For the foregoing reasons, we find that the trial court erred in ruling that the three-year tolling provision of the New Code can be applied to the two-year limitation period of the Old Code. We hold that § 707-1 of the Old Code is the only statute of limitations to be used in this case and because of defendants' absence from the State, their prosecutions are not barred.
§ 701-104 Principles of construction. The provisions of this Code cannot be extended by analogy so as to create crimes not provided for herein; however, in order to promote justice and effect the objects of the law, all of its provisions shall be given a genuine construction, according to the fair import of the words, taken in their usual sense, in connection with the context, and with reference to the purpose of the provision.
The trial judge dismissed the indictment against Carlson with prejudice, holding that the Agreement on Detainers, HRS chapter 834, had been violated. He ruled that under Article IV(e), the State was required to try Carlson before returning him to Lompoc.
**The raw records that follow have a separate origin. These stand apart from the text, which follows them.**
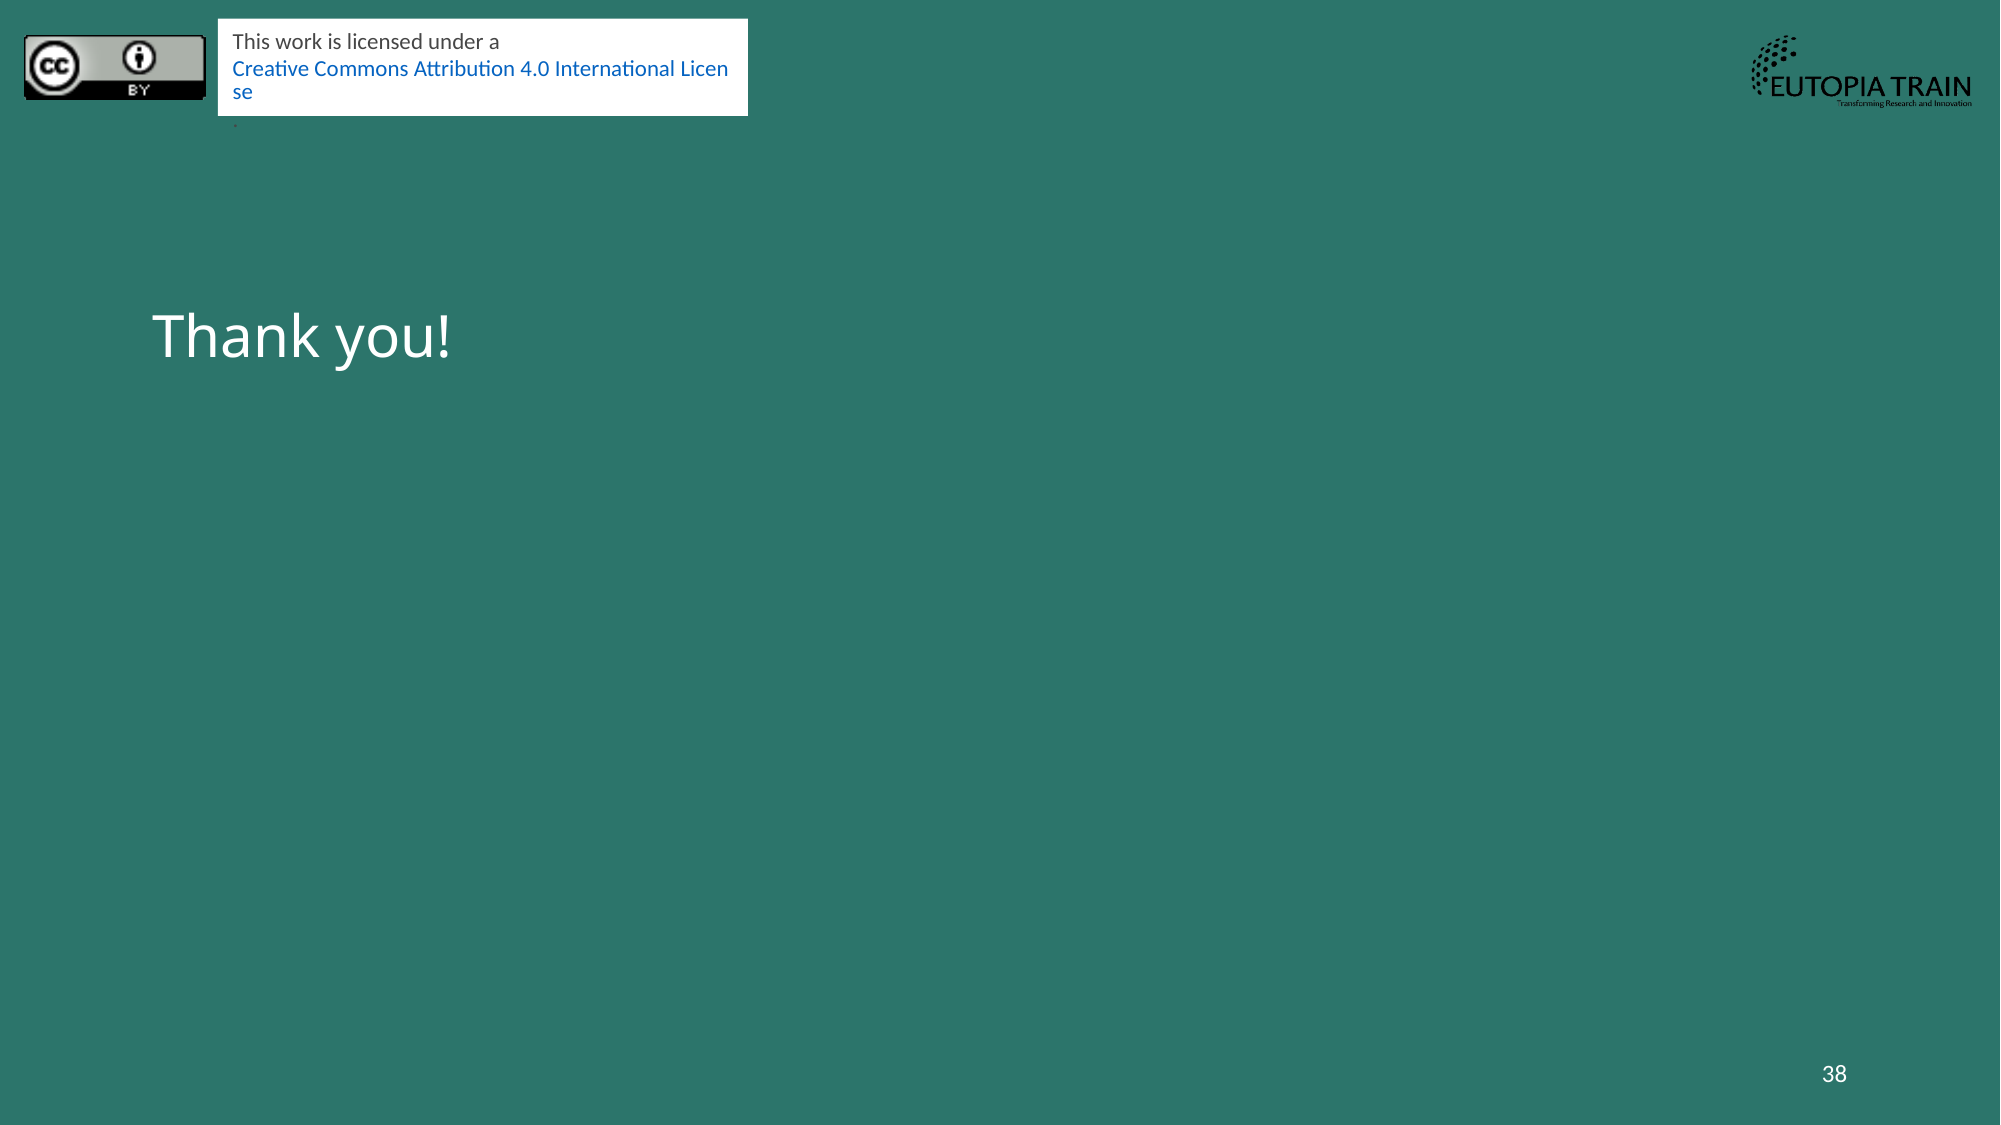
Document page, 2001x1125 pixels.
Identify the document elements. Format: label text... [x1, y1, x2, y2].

slide_number 38 [1412, 1042, 1863, 1103]
picture [1749, 31, 1976, 111]
list Thank you! [137, 299, 1863, 1014]
picture [24, 35, 206, 100]
text_box This work is licensed under a Creative Commons Attribution 4.0 International License. [217, 18, 748, 116]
Article IV(e) If trial is not had on any indictment, information or complaint contemplated hereby prior to the prisoner's being returned to the original place of imprisonment pursuant to Article V(e) hereof, such indictment, information or complaint shall not be of any further force or effect, and the court shall enter an order dismissing the same with prejudice.
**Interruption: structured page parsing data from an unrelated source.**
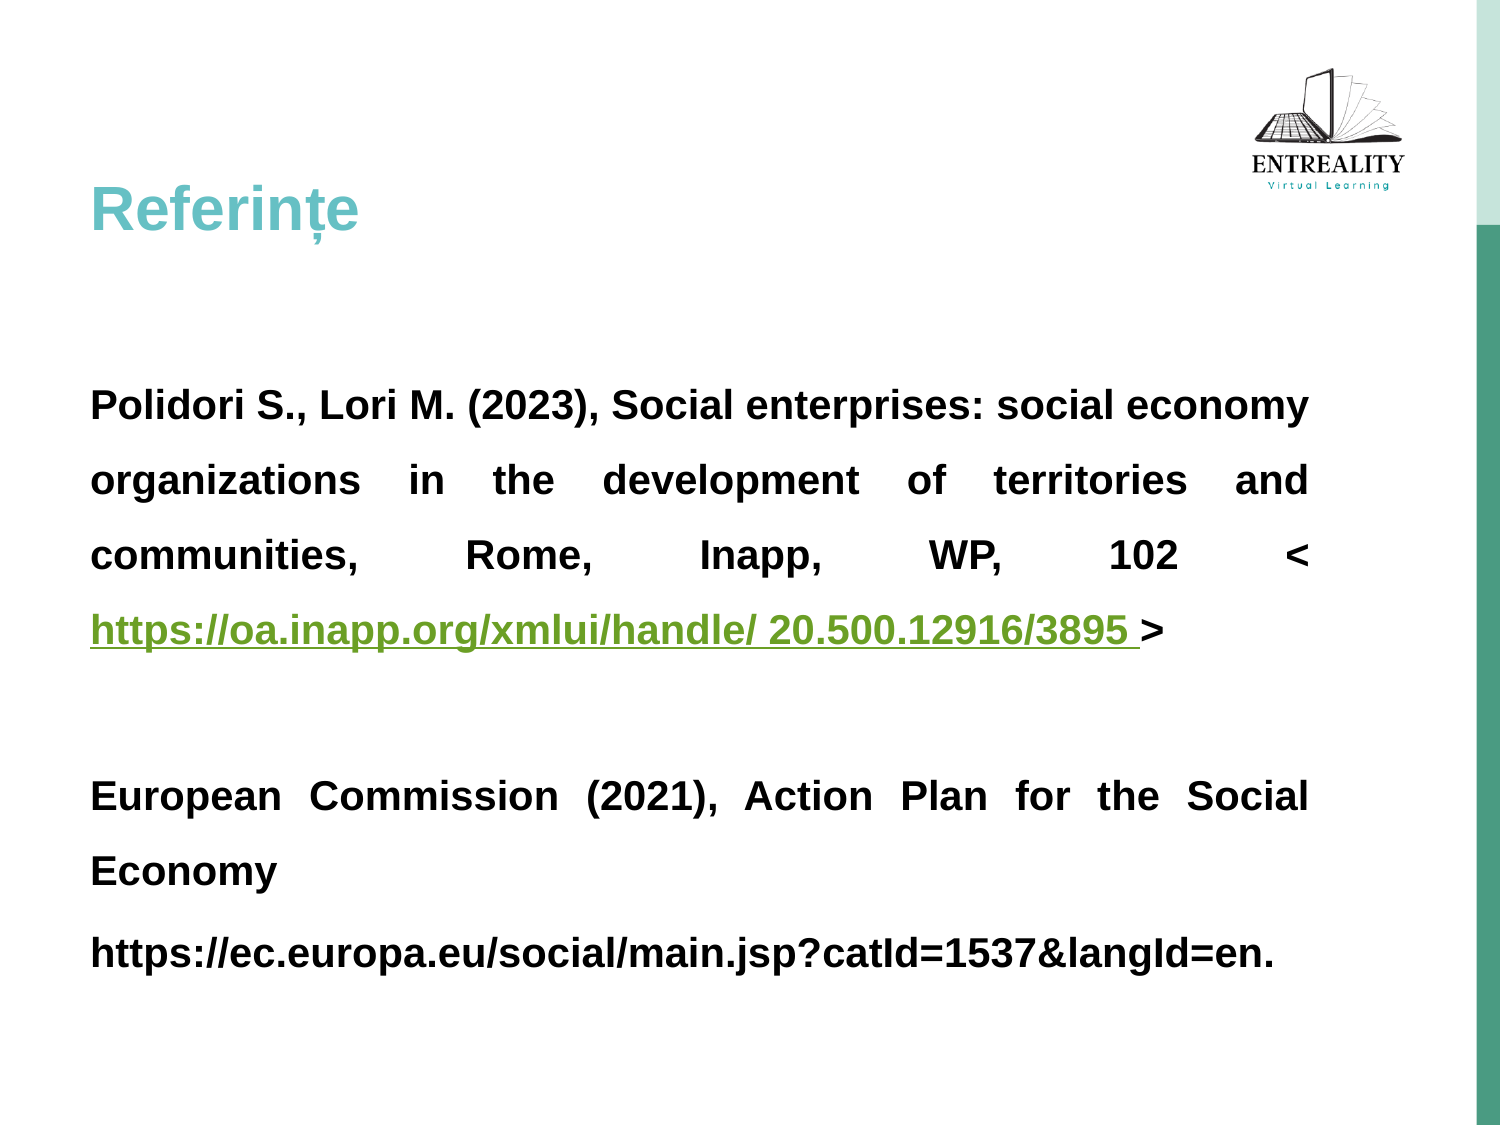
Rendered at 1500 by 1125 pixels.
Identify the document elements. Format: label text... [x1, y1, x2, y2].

title Referințe [75, 25, 1025, 250]
picture [1198, 0, 1458, 259]
list Polidori S., Lori M. (2023), Social enterprises: social economy organizations in the development of territories and communities, Rome, Inapp, WP, 102 < https://oa.inapp.org/xmlui/handle/ 20.500.12916/3895 > European Commission (2021), Action Plan for the Social Economy https://ec.europa.eu/social/main.jsp?catId=1537&langId=en. [75, 287, 1325, 1005]
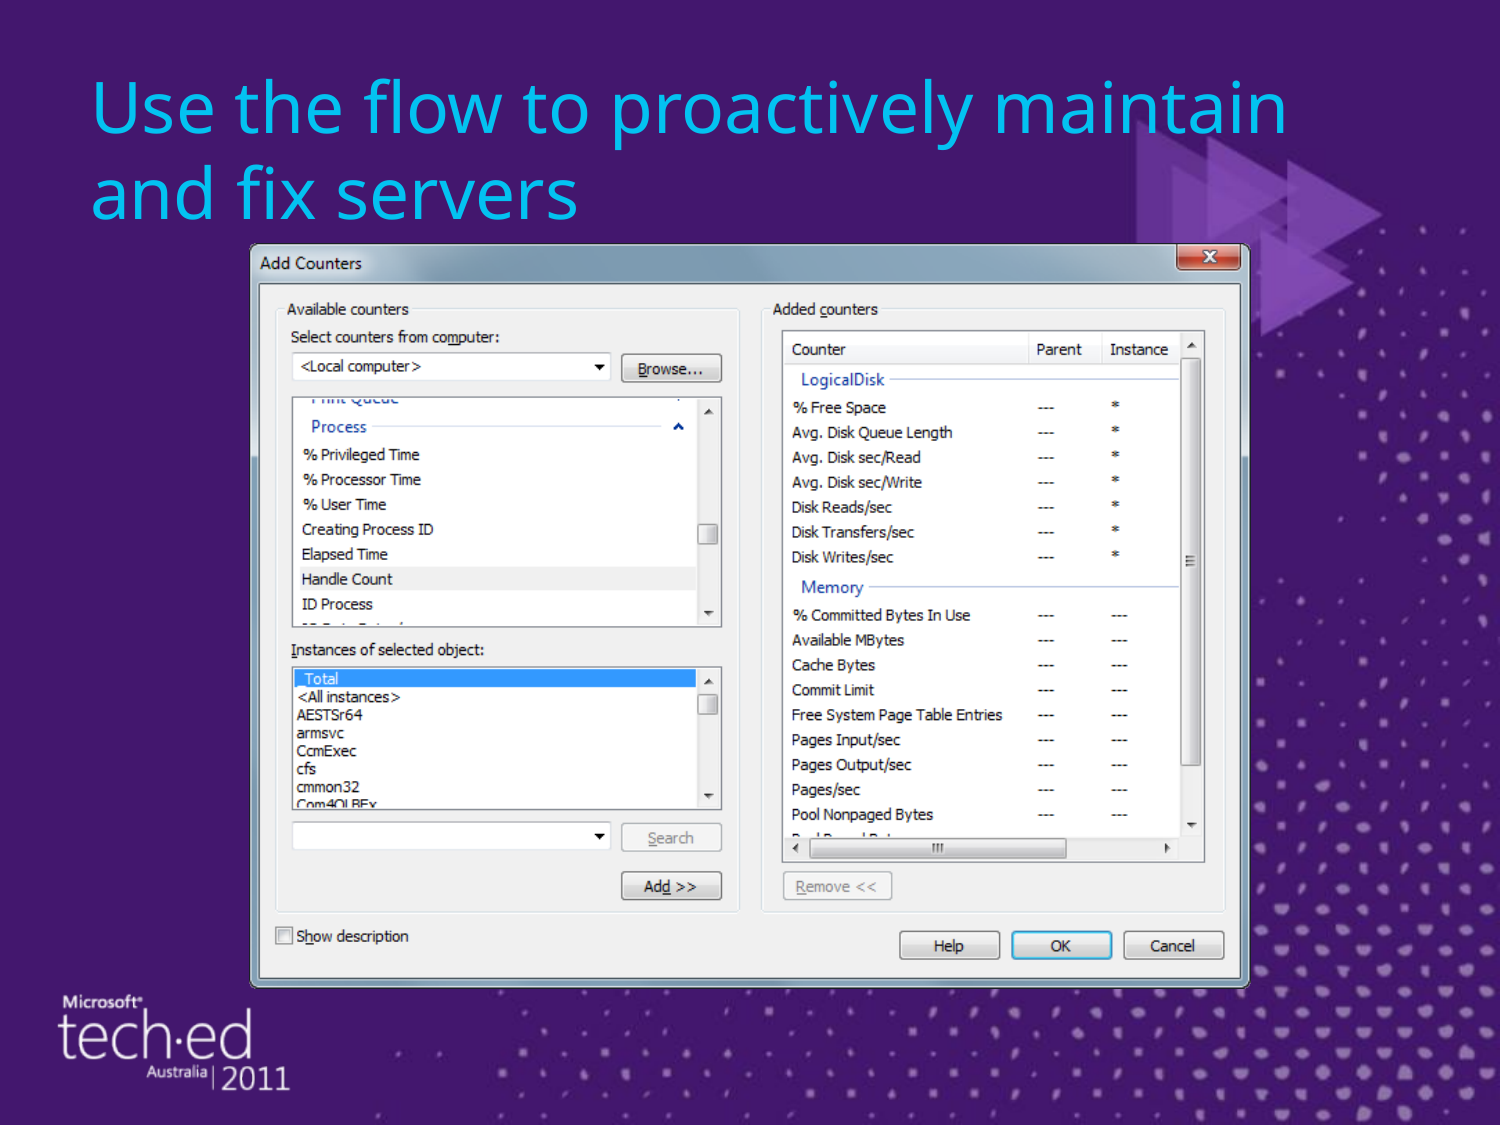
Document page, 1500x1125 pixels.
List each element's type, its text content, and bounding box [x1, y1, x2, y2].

picture [0, 0, 1500, 1125]
title Use the flow to proactively maintain and fix servers [75, 54, 1425, 243]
The State now contends that the trial judge was in error to construe the prosecutor's letter as a detainer. It argues that Carlson was returned to Hawaii via the writ of habeas corpus, which was an alternative procedure to the detainer law for his return. We agree with the State.
The detainer agreement is a model developed by the Council of State Governments. Standing Committee Report No. 426, Senate Journal at 1012-13 (1965). A reading of the Rules, Regulations, and Forms used under the Agreement on Detainers convinces us that a detainer is actually a request for temporary custody. It is directed to the head of the institution, advising him that the inmate is under a criminal charge. The head of the institution is also informed of the specific offense involved by the inmate, the prosecution's proposal to bring the inmate for trial and the specific request for temporary custody of the inmate in accordance with IV(a) of the agreement. To complete the report, the appropriate judge must have approved, recorded and transmitted the request.
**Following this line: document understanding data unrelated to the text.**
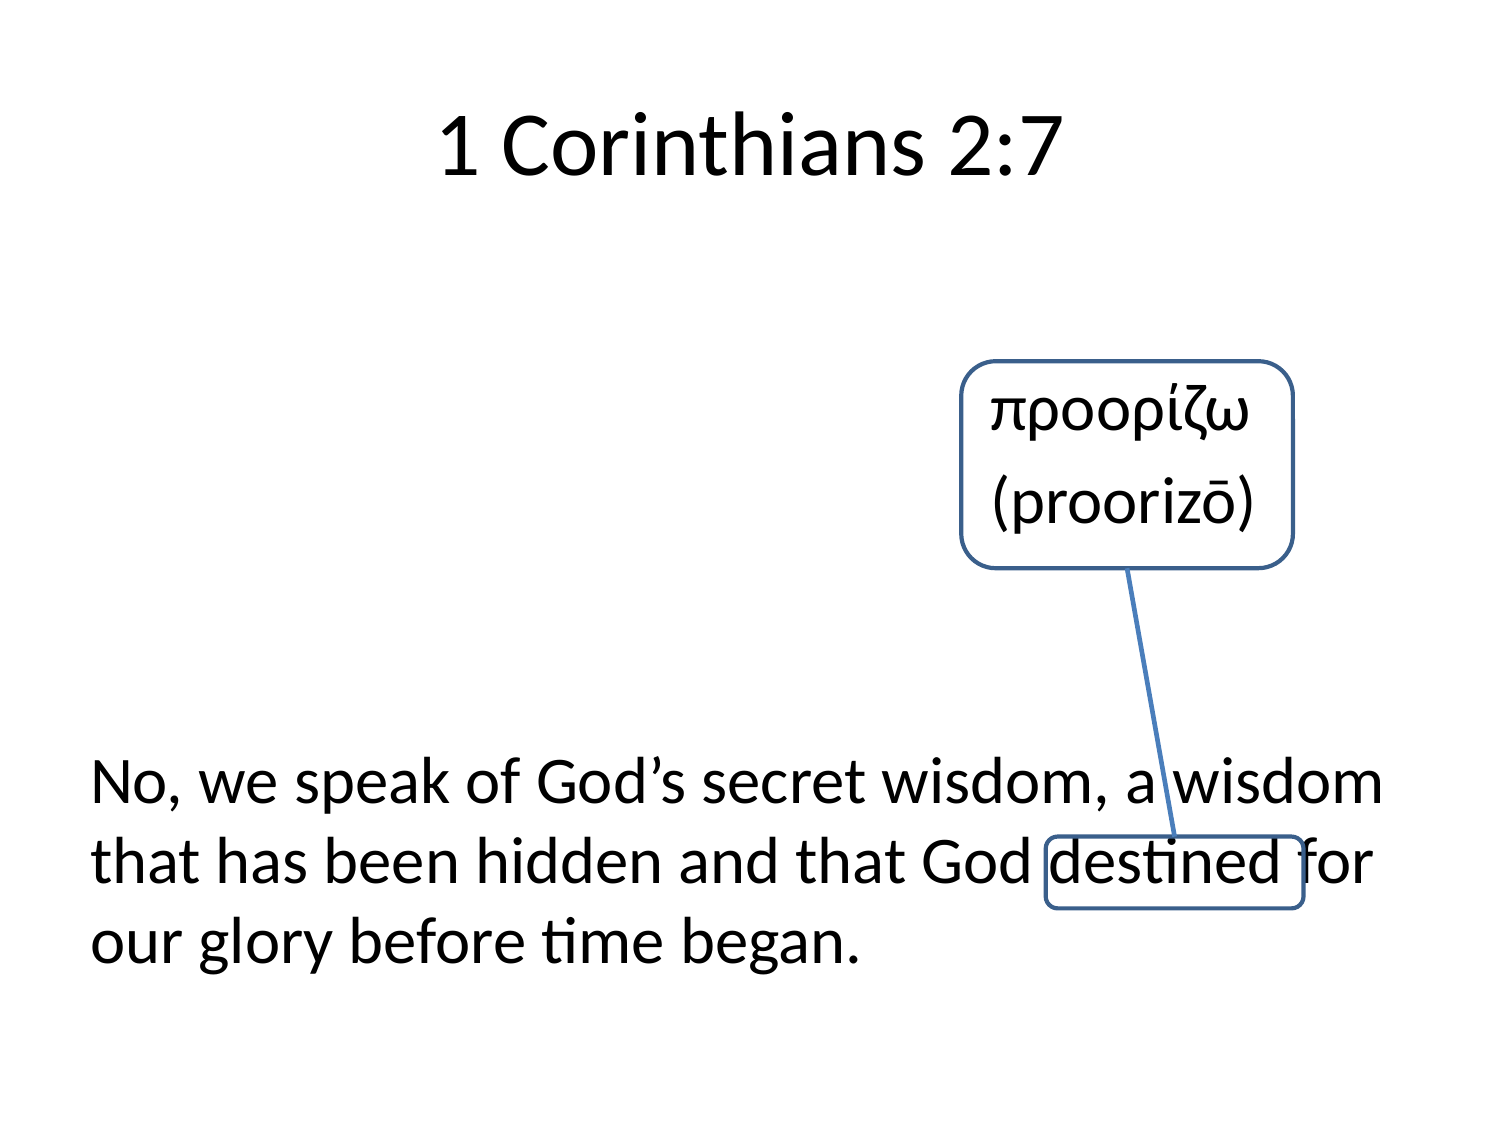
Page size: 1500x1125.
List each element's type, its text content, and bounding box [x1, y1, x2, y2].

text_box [1126, 568, 1175, 837]
list προορίζω (proorizō) No, we speak of God’s secret wisdom, a wisdom that has been hidden and that God destined for our glory before time began. [75, 262, 1425, 1005]
text_box [959, 359, 1296, 571]
text_box [1043, 834, 1306, 911]
title 1 Corinthians 2:7 [75, 45, 1425, 233]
Article IV(a) The appropriate officer of the jurisdiction in which an untried indictment, information or complaint is pending shall be entitled to have a prisoner against whom he has lodged a detainer and who is serving a term of imprisonment in any party state made available in accordance with Article V(a) hereof upon presentation of a written request for temporary custody or availability to the appropriate authorities of the state in which the prisoner is incarcerated; provided that the court having jurisdiction of such indictment, information or complaint shall have duly approved, recorded and transmitted the request; and provided further that there shall be a period of thirty (30) days after receipt by the appropriate authorities before the request be honored, within which period the governor of the sending state may disapprove the request for temporary custody or availability, either upon his own motion or upon motion of the prisoner. (Emphasis added.)
Lacking all of the foregoing requirements, we find that the letter was not a detainer and that the trial judge was in error to dismiss the indictment against Defendant Carlson.
Reversed and remanded for action consistent with this opinion.